◆ Problem requirements
Write out every entry exactly as it stands.

◆ Raw data
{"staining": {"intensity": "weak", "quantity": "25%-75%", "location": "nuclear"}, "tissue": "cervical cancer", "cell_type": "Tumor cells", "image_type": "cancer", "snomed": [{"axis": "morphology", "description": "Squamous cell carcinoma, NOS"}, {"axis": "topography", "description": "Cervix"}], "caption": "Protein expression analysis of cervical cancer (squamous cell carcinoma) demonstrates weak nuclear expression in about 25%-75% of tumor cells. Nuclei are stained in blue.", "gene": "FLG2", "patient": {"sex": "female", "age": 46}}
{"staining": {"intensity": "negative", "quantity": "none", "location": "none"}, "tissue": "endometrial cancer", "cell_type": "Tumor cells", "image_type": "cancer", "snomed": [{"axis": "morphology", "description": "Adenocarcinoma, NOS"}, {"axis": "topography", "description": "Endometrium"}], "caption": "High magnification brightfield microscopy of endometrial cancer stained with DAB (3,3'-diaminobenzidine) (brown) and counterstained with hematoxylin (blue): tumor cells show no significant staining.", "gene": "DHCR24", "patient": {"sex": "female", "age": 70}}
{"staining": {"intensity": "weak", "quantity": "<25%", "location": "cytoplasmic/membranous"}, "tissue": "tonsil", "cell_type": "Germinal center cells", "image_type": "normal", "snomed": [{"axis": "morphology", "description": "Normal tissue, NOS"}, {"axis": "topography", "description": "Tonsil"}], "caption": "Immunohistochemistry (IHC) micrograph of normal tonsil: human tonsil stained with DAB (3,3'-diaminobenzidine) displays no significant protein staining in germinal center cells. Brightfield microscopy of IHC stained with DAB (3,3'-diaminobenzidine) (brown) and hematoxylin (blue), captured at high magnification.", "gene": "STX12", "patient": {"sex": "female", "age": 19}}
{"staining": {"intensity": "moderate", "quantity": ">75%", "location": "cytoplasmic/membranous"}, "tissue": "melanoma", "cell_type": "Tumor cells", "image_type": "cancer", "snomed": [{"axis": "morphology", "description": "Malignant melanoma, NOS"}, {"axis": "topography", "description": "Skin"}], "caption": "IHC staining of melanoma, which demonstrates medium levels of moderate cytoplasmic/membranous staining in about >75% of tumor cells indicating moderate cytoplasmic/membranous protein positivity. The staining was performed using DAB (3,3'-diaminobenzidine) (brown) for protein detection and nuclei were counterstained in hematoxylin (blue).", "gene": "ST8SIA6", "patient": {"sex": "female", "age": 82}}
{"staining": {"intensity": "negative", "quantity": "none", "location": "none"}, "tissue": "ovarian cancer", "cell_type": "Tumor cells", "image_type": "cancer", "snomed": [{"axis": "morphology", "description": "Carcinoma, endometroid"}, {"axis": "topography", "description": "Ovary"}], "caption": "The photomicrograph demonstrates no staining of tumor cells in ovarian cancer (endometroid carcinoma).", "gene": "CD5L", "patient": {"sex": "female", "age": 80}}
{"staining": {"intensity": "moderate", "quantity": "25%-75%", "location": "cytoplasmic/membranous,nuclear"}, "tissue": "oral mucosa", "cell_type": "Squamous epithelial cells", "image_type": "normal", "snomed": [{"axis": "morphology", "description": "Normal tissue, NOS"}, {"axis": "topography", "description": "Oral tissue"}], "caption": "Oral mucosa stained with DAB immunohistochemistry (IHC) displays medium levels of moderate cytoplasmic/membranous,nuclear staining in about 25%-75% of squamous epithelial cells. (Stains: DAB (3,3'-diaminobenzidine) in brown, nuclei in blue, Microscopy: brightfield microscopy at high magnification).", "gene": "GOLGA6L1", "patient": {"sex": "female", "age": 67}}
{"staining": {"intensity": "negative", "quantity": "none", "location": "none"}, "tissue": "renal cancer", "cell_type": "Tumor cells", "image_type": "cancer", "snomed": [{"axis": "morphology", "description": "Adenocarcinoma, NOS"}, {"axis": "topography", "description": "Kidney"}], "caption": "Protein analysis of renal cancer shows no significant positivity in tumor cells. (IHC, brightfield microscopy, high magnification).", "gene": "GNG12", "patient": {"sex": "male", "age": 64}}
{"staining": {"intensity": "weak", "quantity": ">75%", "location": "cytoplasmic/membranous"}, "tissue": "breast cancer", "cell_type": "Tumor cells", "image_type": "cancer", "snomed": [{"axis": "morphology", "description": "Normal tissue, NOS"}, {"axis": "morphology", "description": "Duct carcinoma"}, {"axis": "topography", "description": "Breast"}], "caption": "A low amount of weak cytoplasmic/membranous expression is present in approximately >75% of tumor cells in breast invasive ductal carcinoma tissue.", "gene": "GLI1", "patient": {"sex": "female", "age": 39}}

◆ Expected answer
{"staining": {"intensity": "weak", "quantity": "25%-75%", "location": "nuclear"}, "tissue": "cervical cancer", "cell_type": "Tumor cells", "image_type": "cancer", "snomed": [{"axis": "morphology", "description": "Squamous cell carcinoma, NOS"}, {"axis": "topography", "description": "Cervix"}], "caption": "Protein expression analysis of cervical cancer (squamous cell carcinoma) demonstrates weak nuclear expression in about 25%-75% of tumor cells. Nuclei are stained in blue.", "gene": "FLG2", "patient": {"sex": "female", "age": 46}}
{"staining": {"intensity": "negative", "quantity": "none", "location": "none"}, "tissue": "endometrial cancer", "cell_type": "Tumor cells", "image_type": "cancer", "snomed": [{"axis": "morphology", "description": "Adenocarcinoma, NOS"}, {"axis": "topography", "description": "Endometrium"}], "caption": "High magnification brightfield microscopy of endometrial cancer stained with DAB (3,3'-diaminobenzidine) (brown) and counterstained with hematoxylin (blue): tumor cells show no significant staining.", "gene": "DHCR24", "patient": {"sex": "female", "age": 70}}
{"staining": {"intensity": "weak", "quantity": "<25%", "location": "cytoplasmic/membranous"}, "tissue": "tonsil", "cell_type": "Germinal center cells", "image_type": "normal", "snomed": [{"axis": "morphology", "description": "Normal tissue, NOS"}, {"axis": "topography", "description": "Tonsil"}], "caption": "Immunohistochemistry (IHC) micrograph of normal tonsil: human tonsil stained with DAB (3,3'-diaminobenzidine) displays no significant protein staining in germinal center cells. Brightfield microscopy of IHC stained with DAB (3,3'-diaminobenzidine) (brown) and hematoxylin (blue), captured at high magnification.", "gene": "STX12", "patient": {"sex": "female", "age": 19}}
{"staining": {"intensity": "moderate", "quantity": ">75%", "location": "cytoplasmic/membranous"}, "tissue": "melanoma", "cell_type": "Tumor cells", "image_type": "cancer", "snomed": [{"axis": "morphology", "description": "Malignant melanoma, NOS"}, {"axis": "topography", "description": "Skin"}], "caption": "IHC staining of melanoma, which demonstrates medium levels of moderate cytoplasmic/membranous staining in about >75% of tumor cells indicating moderate cytoplasmic/membranous protein positivity. The staining was performed using DAB (3,3'-diaminobenzidine) (brown) for protein detection and nuclei were counterstained in hematoxylin (blue).", "gene": "ST8SIA6", "patient": {"sex": "female", "age": 82}}
{"staining": {"intensity": "negative", "quantity": "none", "location": "none"}, "tissue": "ovarian cancer", "cell_type": "Tumor cells", "image_type": "cancer", "snomed": [{"axis": "morphology", "description": "Carcinoma, endometroid"}, {"axis": "topography", "description": "Ovary"}], "caption": "The photomicrograph demonstrates no staining of tumor cells in ovarian cancer (endometroid carcinoma).", "gene": "CD5L", "patient": {"sex": "female", "age": 80}}
{"staining": {"intensity": "moderate", "quantity": "25%-75%", "location": "cytoplasmic/membranous,nuclear"}, "tissue": "oral mucosa", "cell_type": "Squamous epithelial cells", "image_type": "normal", "snomed": [{"axis": "morphology", "description": "Normal tissue, NOS"}, {"axis": "topography", "description": "Oral tissue"}], "caption": "Oral mucosa stained with DAB immunohistochemistry (IHC) displays medium levels of moderate cytoplasmic/membranous,nuclear staining in about 25%-75% of squamous epithelial cells. (Stains: DAB (3,3'-diaminobenzidine) in brown, nuclei in blue, Microscopy: brightfield microscopy at high magnification).", "gene": "GOLGA6L1", "patient": {"sex": "female", "age": 67}}
{"staining": {"intensity": "negative", "quantity": "none", "location": "none"}, "tissue": "renal cancer", "cell_type": "Tumor cells", "image_type": "cancer", "snomed": [{"axis": "morphology", "description": "Adenocarcinoma, NOS"}, {"axis": "topography", "description": "Kidney"}], "caption": "Protein analysis of renal cancer shows no significant positivity in tumor cells. (IHC, brightfield microscopy, high magnification).", "gene": "GNG12", "patient": {"sex": "male", "age": 64}}
{"staining": {"intensity": "weak", "quantity": ">75%", "location": "cytoplasmic/membranous"}, "tissue": "breast cancer", "cell_type": "Tumor cells", "image_type": "cancer", "snomed": [{"axis": "morphology", "description": "Normal tissue, NOS"}, {"axis": "morphology", "description": "Duct carcinoma"}, {"axis": "topography", "description": "Breast"}], "caption": "A low amount of weak cytoplasmic/membranous expression is present in approximately >75% of tumor cells in breast invasive ductal carcinoma tissue.", "gene": "GLI1", "patient": {"sex": "female", "age": 39}}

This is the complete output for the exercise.